ASSIGNMENT => Look through the data below for the line with "Rochele Brown Interview" and the line with "WOMICK: Oh, yeah? What’s your thesis on?", then transcribe exactly from the first through the second, leaving out all pictures.

++++++

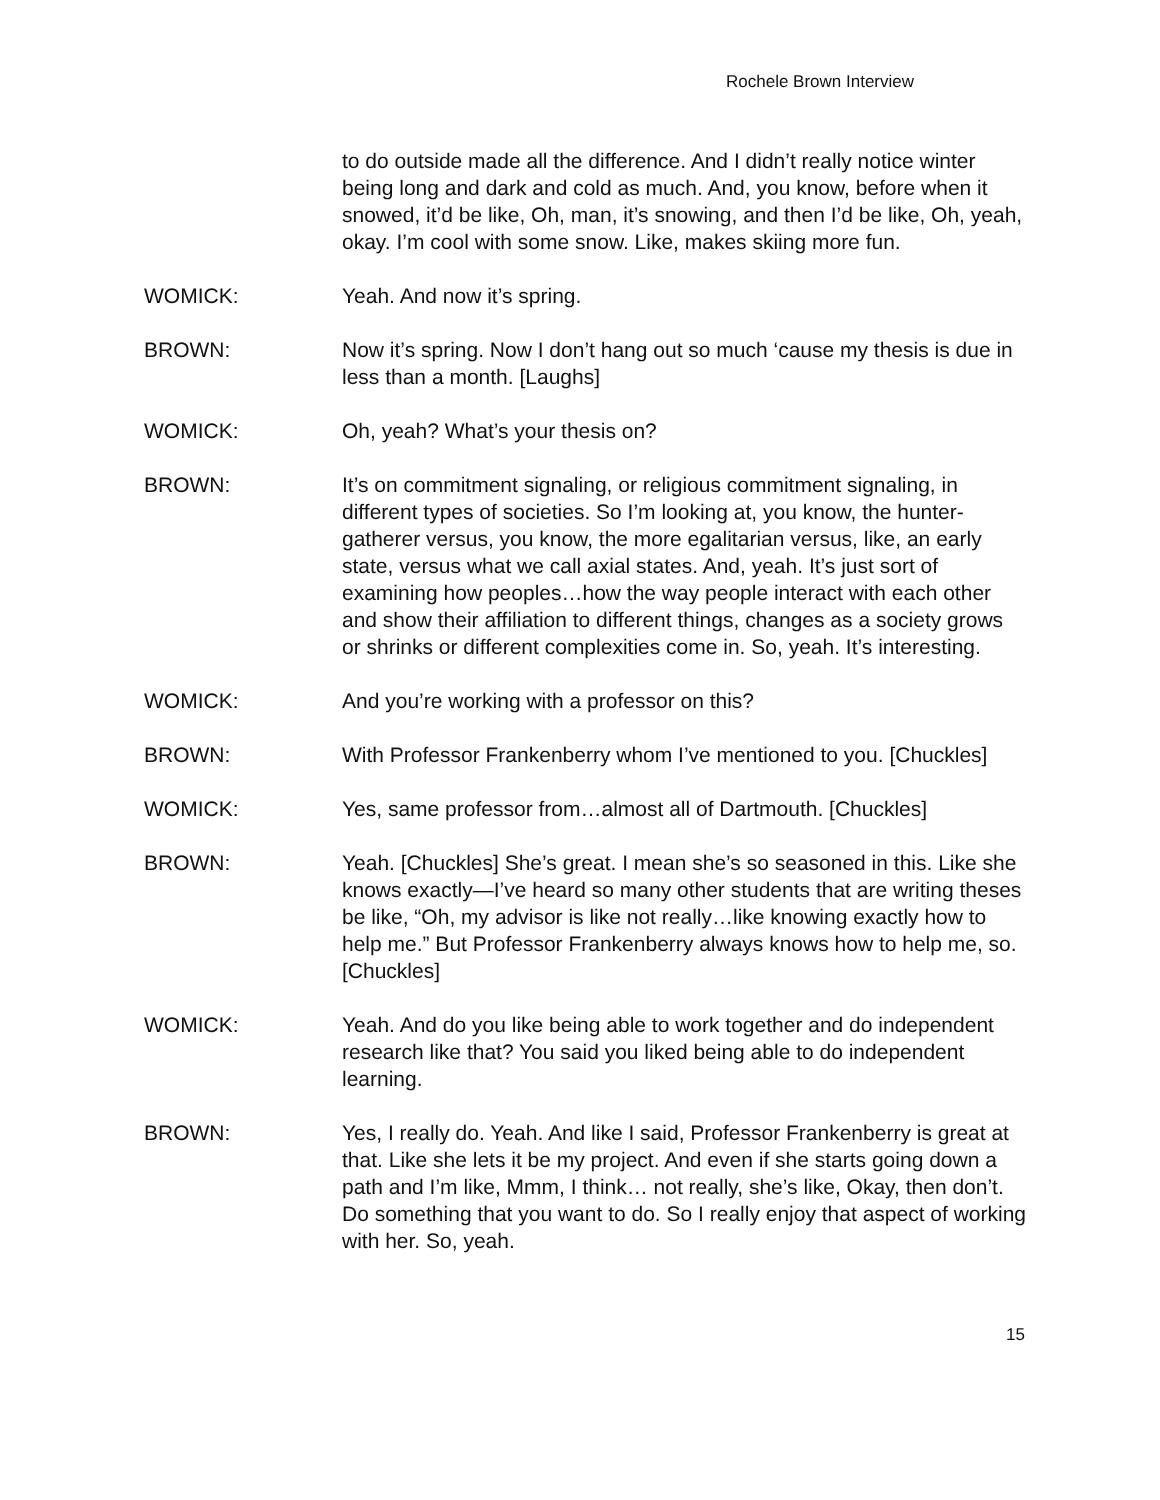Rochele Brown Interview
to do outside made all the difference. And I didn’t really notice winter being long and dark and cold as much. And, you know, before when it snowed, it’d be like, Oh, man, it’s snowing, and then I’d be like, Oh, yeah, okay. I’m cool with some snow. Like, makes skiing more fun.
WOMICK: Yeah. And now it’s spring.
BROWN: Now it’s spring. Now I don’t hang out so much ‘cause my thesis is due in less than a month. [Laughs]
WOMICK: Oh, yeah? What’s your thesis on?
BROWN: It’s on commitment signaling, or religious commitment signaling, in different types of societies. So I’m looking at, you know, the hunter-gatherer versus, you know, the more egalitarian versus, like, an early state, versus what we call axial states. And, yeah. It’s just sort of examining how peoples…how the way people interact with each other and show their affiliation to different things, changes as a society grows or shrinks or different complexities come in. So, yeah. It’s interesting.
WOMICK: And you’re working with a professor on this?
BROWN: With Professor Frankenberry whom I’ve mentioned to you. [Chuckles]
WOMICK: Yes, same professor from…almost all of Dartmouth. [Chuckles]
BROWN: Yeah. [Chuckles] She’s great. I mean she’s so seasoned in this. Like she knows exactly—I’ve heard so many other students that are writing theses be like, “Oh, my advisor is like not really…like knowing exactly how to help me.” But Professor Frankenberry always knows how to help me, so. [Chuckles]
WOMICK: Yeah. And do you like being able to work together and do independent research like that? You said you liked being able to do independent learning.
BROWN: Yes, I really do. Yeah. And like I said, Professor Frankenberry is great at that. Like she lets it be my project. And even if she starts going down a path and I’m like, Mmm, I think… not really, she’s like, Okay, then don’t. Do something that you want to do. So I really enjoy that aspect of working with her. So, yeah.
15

++++++

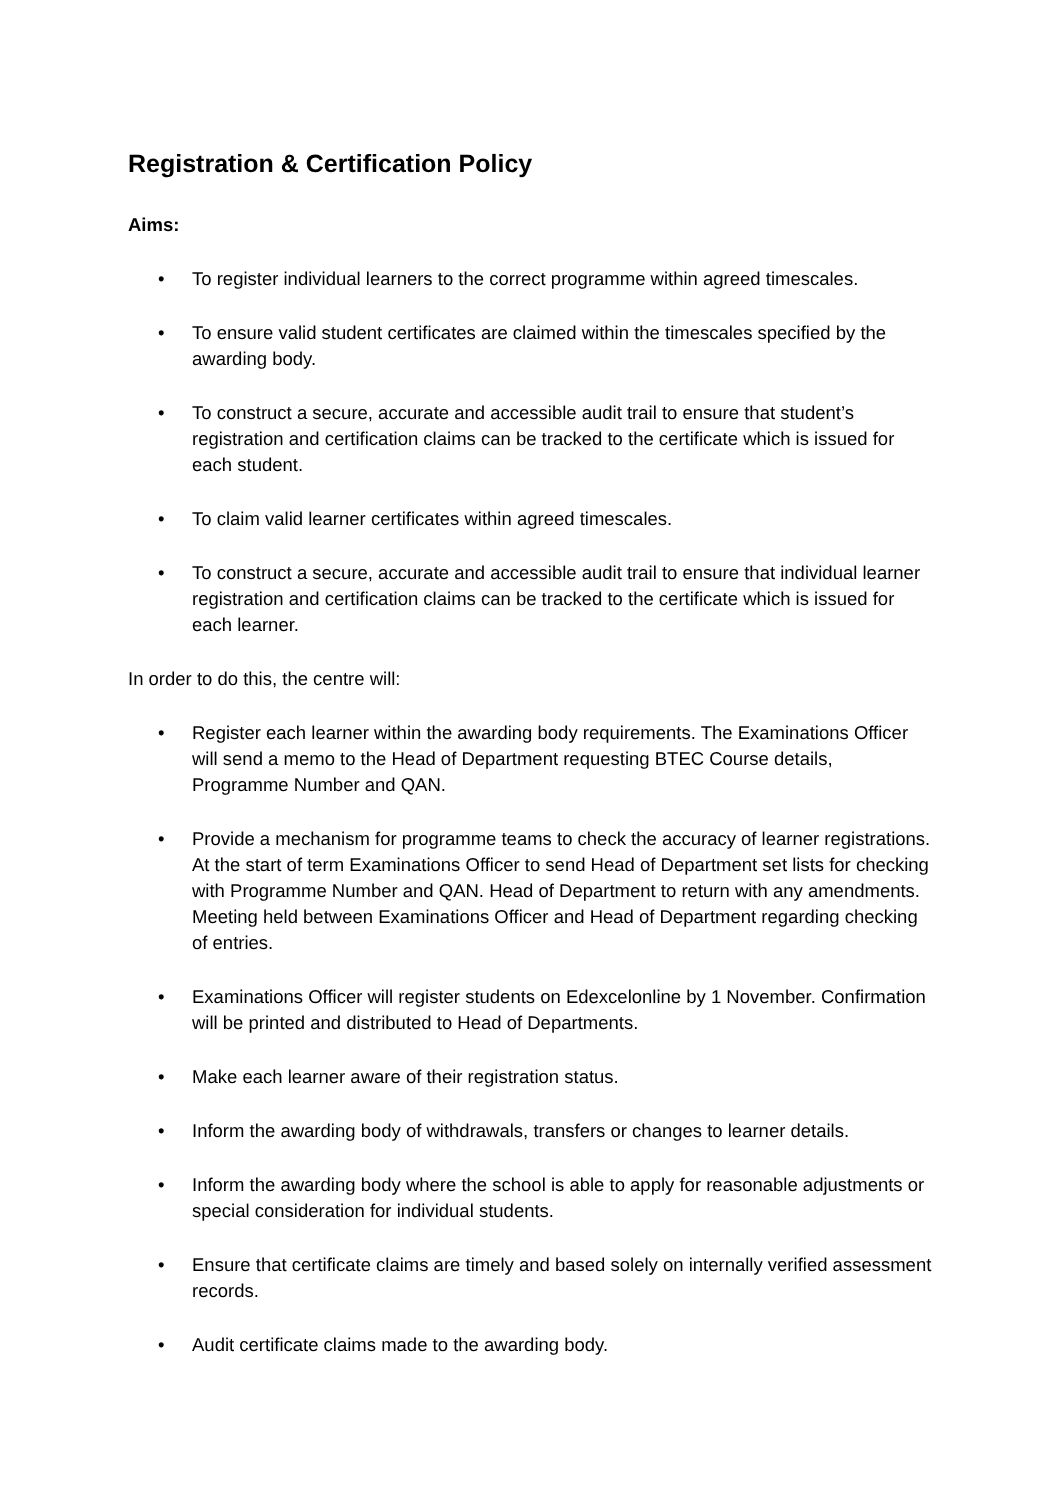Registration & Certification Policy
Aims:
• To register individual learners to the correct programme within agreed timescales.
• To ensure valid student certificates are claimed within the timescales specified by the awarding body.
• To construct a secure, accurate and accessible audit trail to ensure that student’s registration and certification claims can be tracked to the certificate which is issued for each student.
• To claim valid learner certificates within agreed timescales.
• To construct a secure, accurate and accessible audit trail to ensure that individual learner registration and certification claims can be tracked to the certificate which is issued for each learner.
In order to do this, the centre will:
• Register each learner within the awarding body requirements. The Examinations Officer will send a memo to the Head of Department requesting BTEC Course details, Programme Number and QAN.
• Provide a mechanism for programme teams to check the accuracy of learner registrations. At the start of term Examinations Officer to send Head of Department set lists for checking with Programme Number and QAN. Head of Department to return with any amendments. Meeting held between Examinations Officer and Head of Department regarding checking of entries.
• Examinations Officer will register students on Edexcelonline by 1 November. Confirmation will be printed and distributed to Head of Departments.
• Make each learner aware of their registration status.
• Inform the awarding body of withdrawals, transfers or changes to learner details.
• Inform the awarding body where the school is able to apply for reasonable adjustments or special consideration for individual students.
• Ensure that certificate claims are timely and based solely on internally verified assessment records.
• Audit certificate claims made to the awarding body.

++++++

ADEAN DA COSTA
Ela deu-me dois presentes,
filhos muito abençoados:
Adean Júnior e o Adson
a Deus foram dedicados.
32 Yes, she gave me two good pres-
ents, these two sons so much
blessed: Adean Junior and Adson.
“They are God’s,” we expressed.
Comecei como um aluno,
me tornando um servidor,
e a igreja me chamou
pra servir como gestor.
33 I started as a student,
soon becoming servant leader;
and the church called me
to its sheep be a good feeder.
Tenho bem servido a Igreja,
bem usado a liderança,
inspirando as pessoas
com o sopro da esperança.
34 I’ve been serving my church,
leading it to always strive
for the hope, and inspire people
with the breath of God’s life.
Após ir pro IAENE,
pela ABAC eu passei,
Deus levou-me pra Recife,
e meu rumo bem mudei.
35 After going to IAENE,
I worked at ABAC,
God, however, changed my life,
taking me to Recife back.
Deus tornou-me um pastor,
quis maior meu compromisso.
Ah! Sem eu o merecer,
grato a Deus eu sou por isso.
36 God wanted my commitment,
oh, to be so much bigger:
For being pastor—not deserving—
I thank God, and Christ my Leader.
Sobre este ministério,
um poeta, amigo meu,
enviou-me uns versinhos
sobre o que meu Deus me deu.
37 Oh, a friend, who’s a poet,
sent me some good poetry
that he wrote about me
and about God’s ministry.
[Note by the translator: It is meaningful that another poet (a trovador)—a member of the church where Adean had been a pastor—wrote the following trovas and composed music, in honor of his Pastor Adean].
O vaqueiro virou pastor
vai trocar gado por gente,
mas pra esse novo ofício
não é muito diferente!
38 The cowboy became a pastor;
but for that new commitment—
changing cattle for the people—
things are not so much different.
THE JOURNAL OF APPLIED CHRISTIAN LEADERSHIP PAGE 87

++++++

RESPONSE =>
Rochele Brown Interview
to do outside made all the difference. And I didn’t really notice winter being long and dark and cold as much. And, you know, before when it snowed, it’d be like, Oh, man, it’s snowing, and then I’d be like, Oh, yeah, okay. I’m cool with some snow. Like, makes skiing more fun.
WOMICK: Yeah. And now it’s spring.
BROWN: Now it’s spring. Now I don’t hang out so much ‘cause my thesis is due in less than a month. [Laughs]
WOMICK: Oh, yeah? What’s your thesis on?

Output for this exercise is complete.